Source text:
*-*-*

Geejay and others

From: André Szabolcs Szelp (
Date: Sun Jan 06 2008 - 16:01:26 CST

  • Next message: Doug Ewell: "Re: old Latin chars (was RE: Acceptable alembic…)"


    I have noticed that my previous email reached the list "too late" in some aspects, I apologise, but I'm receiving the list in digest mode and I do not wish to change that for the sake of my mailbox. I'll also combine answers to several posts, all loosly belonging to the Geejay discussion.

    Jeroen Ruigrok van der Werven wrote:
    > > I was wondering, whether it's Unicode's task to encode every single
    > > character ever printed, even if it was created on the fly for a
    > > single project...
    > And what if you want to make available such historical documents using an
    > electronic medium? The only option you have would be a scanned image (with
    > all its pros and cons) or an incomplete text due to certain glyphs being
    > replaced with non-equivalent ones.

    I do believe that for such really one-off, nonsystematic* characters in historic texts when encoding them digitally PUA characters should be used with accompanying metadata in form of illustrations or descriptions. This is usually not a problem, as if the text is a citation in a larger work, the main text of the larger work presents a chance to communicate the meta-information to the reader, but also for larger bodies of letter-faithful reprints some accompanying metainfo is usually provided (e.g. foreword), or README.txt, etc.etc.

    The most obvious meta-information is to create a custom font with bespoke glyph at given the PUA positon, however in the case of accomanying text describing the glyph or illustration with images, the data can be interpreted in lack of the specialised font as well.

    Also note that linguistic works in the 20th century when resolving the abbreviations and marks not used in current Latin script would provide the metainformation, somthing like this (quotation made up, but you find it all the time reading such editions, either such or illustrated with images):

    The character sequence [us] stands for the scribal abbreviation mark no. 1234 of Cappelli's catalogue, [rum] is the expansion of R rotunda with crossed descender.

        Temp[us] edax re[rum]

    This sentence means 'Time is the devourer of things'. [...]

    Don't misunderstand, I fully support encoding of common scribal abbreviation marks (and if I understand they made it to 5.1?), but the discussion was about one-off characters; I do champion that they should be PUA encoded.

    *) I do believe that in the case of systematic use unattested characters can be argued to be included, e.g. in the case of SMALL CAPITAL LETTERs (not due to typographic use but due to historic and linguistic use) the two remaining missing characters should be added, possibly also the missing COMBINING LATIN SMALL LETTERs.

    Concerning the Geejay, I like the descriptive name proposal by Asmus Freytag (LATIN LETTER CAPITAL G WITH SUPERIMPOSED SMALL LETTER J) as do I concur with most of his views and arguments in the topic.

*-*-*

Given records:
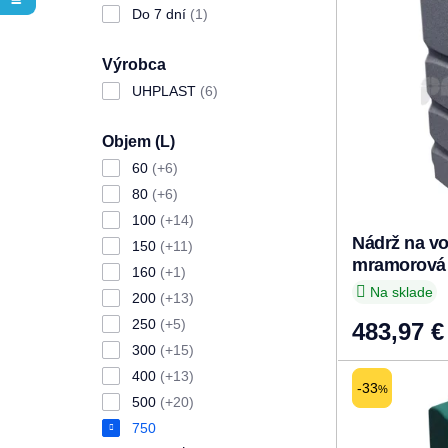
Do 7 dní
(1)
Výrobca
UHPLAST
(6)
Objem (L)
60
(+6)
80
(+6)
100
(+14)
Nádrž na v
150
(+11)
mramorová
160
(+1)
Na sklade
200
(+13)
250
(+5)
483,97 €
300
(+15)
400
(+13)
-33
%
500
(+20)
750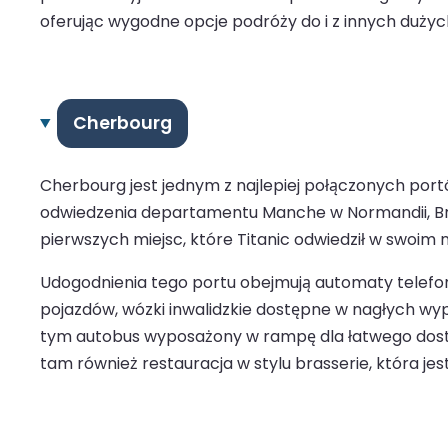
oferując wygodne opcje podróży do i z innych duży
Cherbourg
Cherbourg jest jednym z najlepiej połączonych por
odwiedzenia departamentu Manche w Normandii, Breta
pierwszych miejsc, które Titanic odwiedził w swoim 
Udogodnienia tego portu obejmują automaty telefon
pojazdów, wózki inwalidzkie dostępne w nagłych w
tym autobus wyposażony w rampę dla łatwego dostęp
tam również restauracja w stylu brasserie, która jes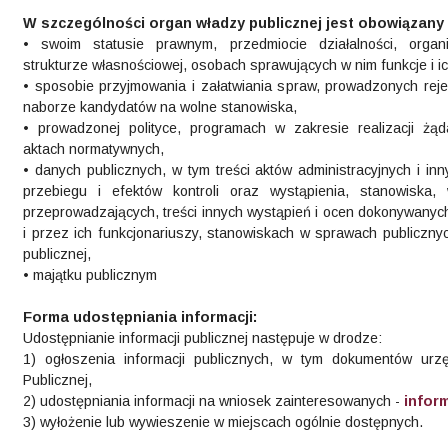
W szczególności organ władzy publicznej jest obowiązany
• swoim statusie prawnym, przedmiocie działalności, organi
strukturze własnościowej, osobach sprawujących w nim funkcje i i
• sposobie przyjmowania i załatwiania spraw, prowadzonych reje
naborze kandydatów na wolne stanowiska,
• prowadzonej polityce, programach w zakresie realizacji żąd
aktach normatywnych,
• danych publicznych, w tym treści aktów administracyjnych i in
przebiegu i efektów kontroli oraz wystąpienia, stanowiska,
przeprowadzających, treści innych wystąpień i ocen dokonywanyc
i przez ich funkcjonariuszy, stanowiskach w sprawach publiczny
publicznej,
• majątku publicznym
Forma udostępniania informacji:
Udostępnianie informacji publicznej następuje w drodze:
1) ogłoszenia informacji publicznych, w tym dokumentów urzę
Publicznej,
2) udostępniania informacji na wniosek zainteresowanych -
infor
3) wyłożenie lub wywieszenie w miejscach ogólnie dostępnych.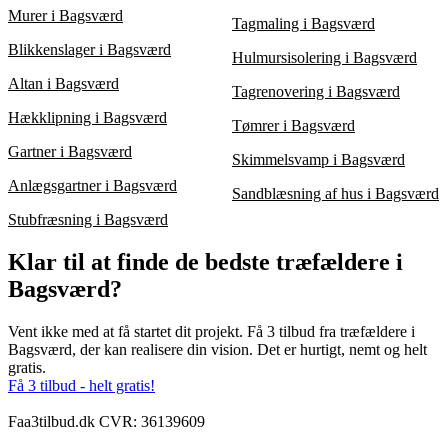
Murer i Bagsværd
Tagmaling i Bagsværd
Blikkenslager i Bagsværd
Hulmursisolering i Bagsværd
Altan i Bagsværd
Tagrenovering i Bagsværd
Hækklipning i Bagsværd
Tømrer i Bagsværd
Gartner i Bagsværd
Skimmelsvamp i Bagsværd
Anlægsgartner i Bagsværd
Sandblæsning af hus i Bagsværd
Stubfræsning i Bagsværd
Klar til at finde de bedste træfældere i
Bagsværd?
Vent ikke med at få startet dit projekt. Få 3 tilbud fra træfældere i
Bagsværd, der kan realisere din vision. Det er hurtigt, nemt og helt
gratis.
Få 3 tilbud - helt gratis!
Faa3tilbud.dk CVR: 36139609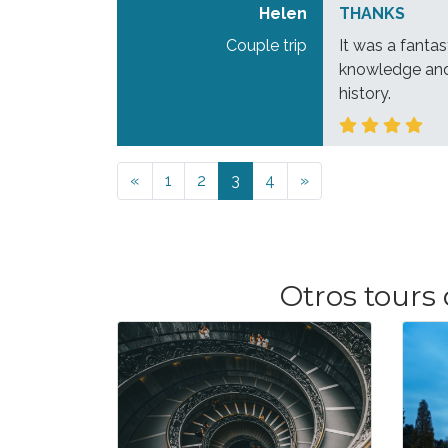
Helen
THANKS
Couple trip
It was a fantas
knowledge and 
history.
Previous
Next
«
1
2
3
4
»
Otros tours 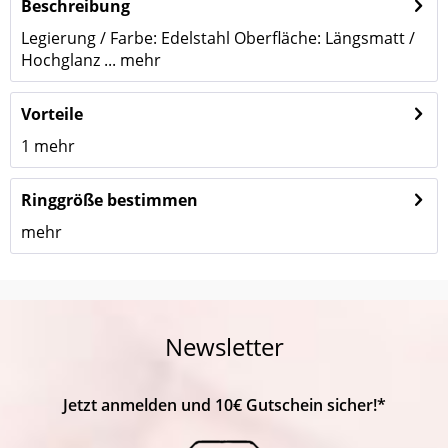
Beschreibung
Legierung / Farbe: Edelstahl Oberfläche: Längsmatt /
Hochglanz ...
mehr
Vorteile
1
mehr
Ringgröße bestimmen
mehr
Newsletter
Jetzt anmelden und 10€ Gutschein sicher!*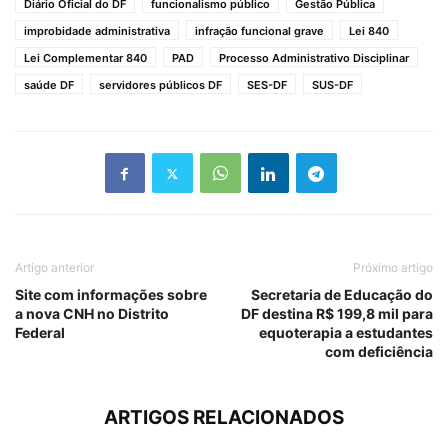
Diário Oficial do DF
funcionalismo público
Gestão Pública
improbidade administrativa
infração funcional grave
Lei 840
Lei Complementar 840
PAD
Processo Administrativo Disciplinar
saúde DF
servidores públicos DF
SES-DF
SUS-DF
Artigo anterior
Próximo artigo
Site com informações sobre
Secretaria de Educação do
a nova CNH no Distrito
DF destina R$ 199,8 mil para
Federal
equoterapia a estudantes
com deficiência
ARTIGOS RELACIONADOS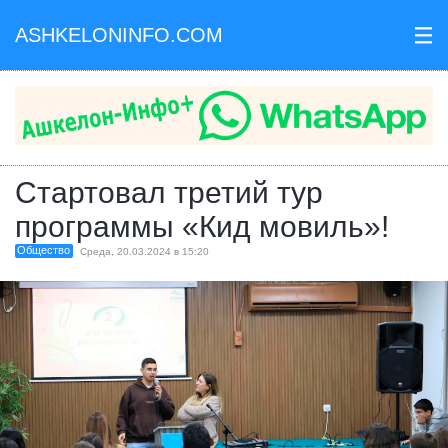
ASHKELONINFO.COM
III
Стартовал третий тур
программы «Кид мовиль»!
Общество
Среда, 20.03.2024 в 15:20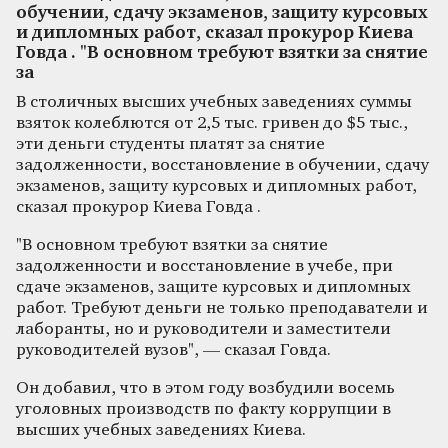
обучении, сдачу экзаменов, защиту курсовых
и дипломных работ, сказал прокурор Киева
Говда . "В основном требуют взятки за снятие
за
В столичных высших учебных заведениях суммы
взяток колеблются от 2,5 тыс. гривен до $5 тыс.,
эти деньги студенты платят за снятие
задолженности, восстановление в обучении, сдачу
экзаменов, защиту курсовых и дипломных работ,
сказал прокурор Киева Говда .
"В основном требуют взятки за снятие
задолженности и восстановление в учебе, при
сдаче экзаменов, защите курсовых и дипломных
работ. Требуют деньги не только преподаватели и
лаборанты, но и руководители и заместители
руководителей вузов", — сказал Говда.
Он добавил, что в этом году возбудили восемь
уголовных производств по факту коррупции в
высших учебных заведениях Киева.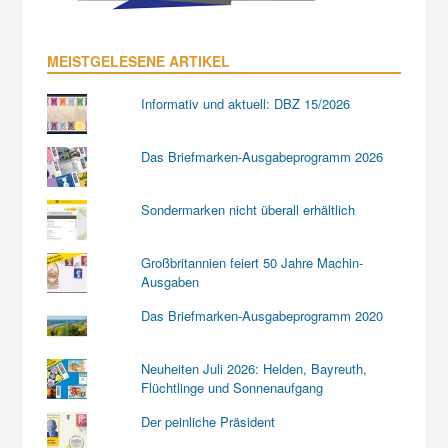
MEISTGELESENE ARTIKEL
Informativ und aktuell: DBZ 15/2026
Das Briefmarken-Ausgabeprogramm 2026
Sondermarken nicht überall erhältlich
Großbritannien feiert 50 Jahre Machin-
Ausgaben
Das Briefmarken-Ausgabeprogramm 2020
Neuheiten Juli 2026: Helden, Bayreuth,
Flüchtlinge und Sonnenaufgang
Der peinliche Präsident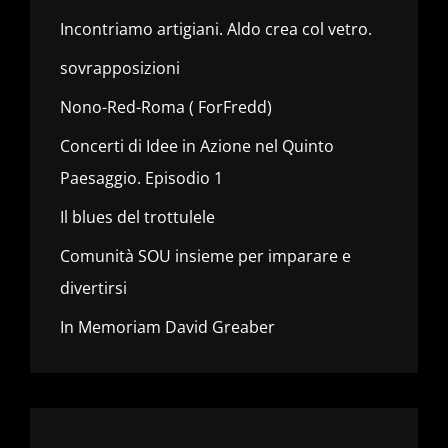
Incontriamo artigiani. Aldo crea col vetro.
sovrapposizioni
Nono-Red-Roma ( ForFredd)
Concerti di Idee in Azione nel Quinto
Paesaggio. Episodio 1
Il blues del trottulele
Comunità SOU insieme per imparare e
divertirsi
In Memoriam David Greaber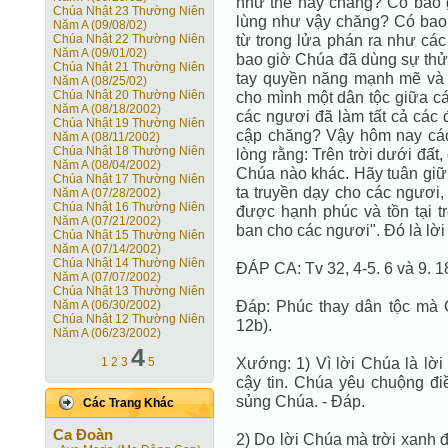
như thế này chăng? Có bao g
Chúa Nhật 23 Thường Niên
lùng như vậy chăng? Có bao 
Năm A (09/08/02)
từ trong lửa phán ra như c
Chúa Nhật 22 Thường Niên
Năm A (09/01/02)
bao giờ Chúa đã dùng sự thử t
Chúa Nhật 21 Thường Niên
tay quyền năng mạnh mẽ và n
Năm A (08/25/02)
Chúa Nhật 20 Thường Niên
cho mình một dân tộc giữa c
Năm A (08/18/2002)
các ngươi đã làm tất cả các 
Chúa Nhật 19 Thường Niên
cập chăng? Vậy hôm nay các
Năm A (08/11/2002)
Chúa Nhật 18 Thường Niên
lòng rằng: Trên trời dưới đấ
Năm A (08/04/2002)
Chúa nào khác. Hãy tuân giữ 
Chúa Nhật 17 Thường Niên
ta truyền dạy cho các ngươi
Năm A (07/28/2002)
Chúa Nhật 16 Thường Niên
được hạnh phúc và tồn tại 
Năm A (07/21/2002)
ban cho các ngươi". Đó là lờ
Chúa Nhật 15 Thường Niên
Năm A (07/14/2002)
Chúa Nhật 14 Thường Niên
ĐÁP CA: Tv 32, 4-5. 6 và 9. 1
Năm A (07/07/2002)
Chúa Nhật 13 Thường Niên
Đáp: Phúc thay dân tộc mà 
Năm A (06/30/2002)
Chúa Nhật 12 Thường Niên
12b).
Năm A (06/23/2002)
4
Xướng: 1) Vì lời Chúa là lời
1
2
3
5
cậy tin. Chúa yêu chuộng đi
sủng Chúa. - Đáp.
Các Trang Khác
Ca Ðoàn
2) Do lời Chúa mà trời xanh 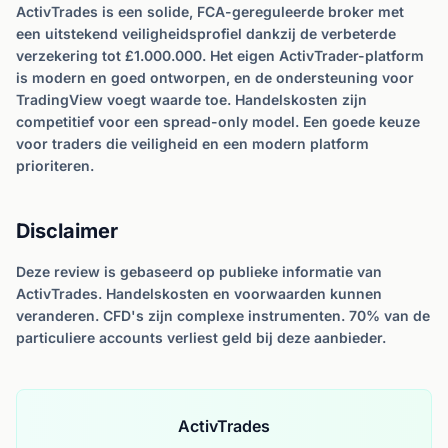
ActivTrades is een solide, FCA-gereguleerde broker met
een uitstekend veiligheidsprofiel dankzij de verbeterde
verzekering tot £1.000.000. Het eigen ActivTrader-platform
is modern en goed ontworpen, en de ondersteuning voor
TradingView voegt waarde toe. Handelskosten zijn
competitief voor een spread-only model. Een goede keuze
voor traders die veiligheid en een modern platform
prioriteren.
Disclaimer
Deze review is gebaseerd op publieke informatie van
ActivTrades. Handelskosten en voorwaarden kunnen
veranderen. CFD's zijn complexe instrumenten. 70% van de
particuliere accounts verliest geld bij deze aanbieder.
ActivTrades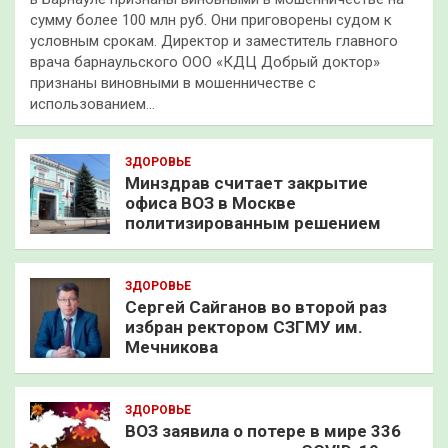
сумму более 100 млн руб. Они приговорены судом к
условным срокам. Директор и заместитель главного
врача барнаульского ООО «КДЦ Добрый доктор»
признаны виновными в мошенничестве с
использованием…
ЗДОРОВЬЕ
Минздрав считает закрытие
офиса ВОЗ в Москве
политизированным решением
ЗДОРОВЬЕ
Сергей Сайганов во второй раз
избран ректором СЗГМУ им.
Мечникова
ЗДОРОВЬЕ
ВОЗ заявила о потере в мире 336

*-*-*

Brief 1: In the Geejay post, what descriptive name proposed by Asmus Freytag does the writer say they like?
Brief 2: Write the next part of the Geejay post, starting after its last sentence.
The lines come from a source unrelated to the Geejay post.

Written reply 1: LATIN LETTER CAPITAL G WITH SUPERIMPOSED SMALL LETTER J

Written reply 2:
    Andreas, I like the 1940 dictionary you presented, though I'm still missing the exact signatures of both works on your homepage.
    Here one can see that the [Gj] is an independent cut. the [nj] is an interesting ligature, though it's questionable whether not to encode it n ZWJ j. Phonetic value alone is IMHO a no-argument for encoding, or else most digraphs (considered as single letters in several languages) should be encoded based on that.

    I believe it was Kent who noted an l-i ligature. I believe from looking at the picutes that it's actually a fraktur l and antiqua superscript i digraph instead. Though they might be ligated. Combining fraktur and antiqua glyphs to represent a single phoneme is not unprecedented, see the d[Gj] digraph for the dzh sound which features a fradtur d. Andreas, could you post some higher-resolution scans of the mentioned [li] please? I'd be thankful.

    A last question: is that an Latin small R with Ogonek on the scan saying (instance marked with <>): "_Lateinische_Buchstaben_ oder _Zeichen_ (o, [Gj], [nj], <r>) bezeichnen italienische Laute [...]"? It seems to be one on that scan, though not on the one below detailing the pronunciation. An argument being a not-simple letter would be its position not after the o ("Lateinische Buchstaben"), but rather being grouped with [Gj] and [nj] ("Zeichen").

    Could you please check the pronunciation guide part of the dictionary and possibly some phonetic transcriptions in the dictionary to see whether it's a special character or just some ink bleeding in the one noted instance?


    One more short note concerning the 1940 dictionary. Are there romanists among us? I suspect that nowadays when teaching standard Italian "agio" would be taught [adzho] and "bacio" [bacho]. This dictionary distinguishes two g{e,i} pronounced zh versus dzh and two c{e,i} pronounced sh vs. ch. Is that still contemporary practice for Standard Italian? (I'm not speaking about dialects).


    GMX FreeMail: 1 GB Postfach, 5 E-Mail-Adressen, 10 Free SMS.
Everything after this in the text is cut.